Las nuevas mesas de seguridad no pueden continuar la inercia de tres órdenes de gobierno que se ignoran mutuamente, y se culpan unos a otros de la situación regional.

Al gobernante estatal que vuelva a argüir en su defensa que los ayuntamientos no están haciendo su parte en la prevención de los delitos, el representante federal debería pedirle cuentas respecto al número de delitos del fuero común que han sido resueltos por la fiscalía local.

La criminalidad en México ha crecido tanto que en amplias zonas del país se vive un Narcoestado. Sin embargo, restaurar el Estado de derecho no es un asunto sólo de policías, y menos de preventivos municipales. La escala en la que se da la delincuencia organizada supera el ámbito de acción de un ayuntamiento y, en muchos casos, de un gobierno estatal.

Hay que rescatar municipio por municipio, estado por estado. Y dado el poder de fuego de grupos criminales que actúan como verdaderas fuerzas beligerantes, la amnistía de la que habla AMLO podría acabar siendo un armisticio.

La importancia de estas mesas de seguridad radica en la posibilidad de ventilar, al más alto nivel, la innegable minusvalía de algunos alcaldes para enfrentar a la delincuencia organizada; la eventual complicidad de gobernadores en industrias ilegales que no se limitan al trasiego de drogas o al narcomenudeo, sino que abarcan trata de personas, secuestro, extorsiones y cobro de piso; así como la probable implicación de mandos castrenses en negocios ilícitos.

Que esas mesas sirvan, pues, para fijar metas y exigir resultados. A fin de evitar filtraciones, algunos operativos de las fuerzas armadas se conocerán hasta después de ejecutarse. Pero otros asuntos tendrían que verse al día. Por ejemplo, tras la comisión de homicidios dolosos no puede transcurrir más que un breve lapso de tiempo antes de que la Fiscalía General de ese estado tenga integrada la carpeta de investigación.

Es en estas mesas donde gobiernos estatales y municipales deberán reclamar que siga habiendo retenes paramilitares que son, en realidad, puntos de atraco. Mientras que el gobierno federal y los ayuntamientos podrán reprochar a los estados aquellos delitos comunes que suelen quedar impunes, como si pertenecieran a un fuero especial: el de los propios delincuentes que ajustan cuentas con quienes infringen sus códigos de honor y de comercio.

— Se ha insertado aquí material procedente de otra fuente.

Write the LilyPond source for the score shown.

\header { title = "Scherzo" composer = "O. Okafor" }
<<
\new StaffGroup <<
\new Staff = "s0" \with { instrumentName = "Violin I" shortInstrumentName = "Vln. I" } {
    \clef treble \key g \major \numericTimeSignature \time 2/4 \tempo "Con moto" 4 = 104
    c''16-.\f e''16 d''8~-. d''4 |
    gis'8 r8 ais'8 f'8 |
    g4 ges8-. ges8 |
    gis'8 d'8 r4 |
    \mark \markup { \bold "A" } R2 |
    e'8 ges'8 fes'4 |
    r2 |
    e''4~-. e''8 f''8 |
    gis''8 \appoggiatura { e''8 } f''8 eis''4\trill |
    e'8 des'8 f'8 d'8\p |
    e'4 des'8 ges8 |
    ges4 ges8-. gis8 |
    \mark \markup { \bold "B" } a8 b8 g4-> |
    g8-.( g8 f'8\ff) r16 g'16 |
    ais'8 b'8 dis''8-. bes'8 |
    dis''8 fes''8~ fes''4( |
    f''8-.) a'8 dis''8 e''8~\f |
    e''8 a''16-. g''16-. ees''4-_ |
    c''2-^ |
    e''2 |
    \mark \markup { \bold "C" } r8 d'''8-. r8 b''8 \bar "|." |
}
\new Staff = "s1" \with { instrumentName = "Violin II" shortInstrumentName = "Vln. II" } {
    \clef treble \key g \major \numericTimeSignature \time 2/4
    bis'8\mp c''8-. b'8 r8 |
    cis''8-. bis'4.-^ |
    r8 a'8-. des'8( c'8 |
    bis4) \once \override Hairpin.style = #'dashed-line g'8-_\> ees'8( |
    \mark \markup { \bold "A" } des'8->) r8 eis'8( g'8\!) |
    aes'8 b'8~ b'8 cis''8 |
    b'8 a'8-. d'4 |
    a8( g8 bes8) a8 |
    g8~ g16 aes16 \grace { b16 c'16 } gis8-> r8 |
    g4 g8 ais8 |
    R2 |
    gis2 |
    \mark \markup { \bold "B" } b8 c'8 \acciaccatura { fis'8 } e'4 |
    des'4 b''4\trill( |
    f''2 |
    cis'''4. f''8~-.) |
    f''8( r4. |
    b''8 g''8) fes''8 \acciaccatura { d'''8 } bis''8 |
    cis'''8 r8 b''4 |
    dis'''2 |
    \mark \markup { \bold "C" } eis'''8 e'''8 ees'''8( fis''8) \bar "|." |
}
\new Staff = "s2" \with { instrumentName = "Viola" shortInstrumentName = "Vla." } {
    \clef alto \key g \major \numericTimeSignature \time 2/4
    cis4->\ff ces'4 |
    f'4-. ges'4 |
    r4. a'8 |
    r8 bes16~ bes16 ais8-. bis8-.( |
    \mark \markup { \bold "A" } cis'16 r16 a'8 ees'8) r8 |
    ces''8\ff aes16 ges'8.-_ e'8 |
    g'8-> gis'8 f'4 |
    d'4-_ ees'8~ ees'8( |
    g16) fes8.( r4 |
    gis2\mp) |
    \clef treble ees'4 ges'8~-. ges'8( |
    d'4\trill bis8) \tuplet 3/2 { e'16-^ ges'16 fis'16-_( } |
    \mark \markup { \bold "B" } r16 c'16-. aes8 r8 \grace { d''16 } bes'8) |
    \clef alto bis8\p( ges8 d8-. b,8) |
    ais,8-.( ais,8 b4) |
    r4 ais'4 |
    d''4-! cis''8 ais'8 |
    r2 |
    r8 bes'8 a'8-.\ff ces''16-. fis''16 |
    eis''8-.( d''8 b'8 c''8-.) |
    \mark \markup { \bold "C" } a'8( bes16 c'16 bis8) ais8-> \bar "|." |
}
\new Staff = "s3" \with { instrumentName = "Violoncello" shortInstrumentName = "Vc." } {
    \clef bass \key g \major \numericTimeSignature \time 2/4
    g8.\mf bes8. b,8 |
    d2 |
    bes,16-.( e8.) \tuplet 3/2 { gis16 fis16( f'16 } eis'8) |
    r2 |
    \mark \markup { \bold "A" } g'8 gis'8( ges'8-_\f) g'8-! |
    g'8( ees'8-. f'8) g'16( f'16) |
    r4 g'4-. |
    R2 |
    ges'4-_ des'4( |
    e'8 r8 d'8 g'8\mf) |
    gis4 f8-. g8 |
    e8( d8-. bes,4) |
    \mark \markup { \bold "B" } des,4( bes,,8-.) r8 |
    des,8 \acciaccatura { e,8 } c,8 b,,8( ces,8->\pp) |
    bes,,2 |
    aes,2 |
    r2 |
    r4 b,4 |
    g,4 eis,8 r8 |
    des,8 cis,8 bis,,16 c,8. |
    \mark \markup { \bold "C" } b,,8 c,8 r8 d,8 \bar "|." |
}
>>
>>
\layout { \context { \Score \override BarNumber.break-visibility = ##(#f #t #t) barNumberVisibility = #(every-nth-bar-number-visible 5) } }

En esas mesas los ayuntamientos podrán presentar el resultado de sus observaciones respecto al narcomenudeo, y reclamar de las autoridades estatales y federales mejores equipos para vigilar el entorno urbano y rural mediante cámaras y drones.

Hemos padecido durante años a autoridades que son sordas y ciegas respecto a la actividad criminal, porque no quieren ver ni oír lo que pasa en sus demarcaciones. Las mesas deben propiciar que ninguno de los tres órdenes de gobierno permanezca, además, mudo: esto es, callado sobre lo que sabe y ante lo que necesita preguntar.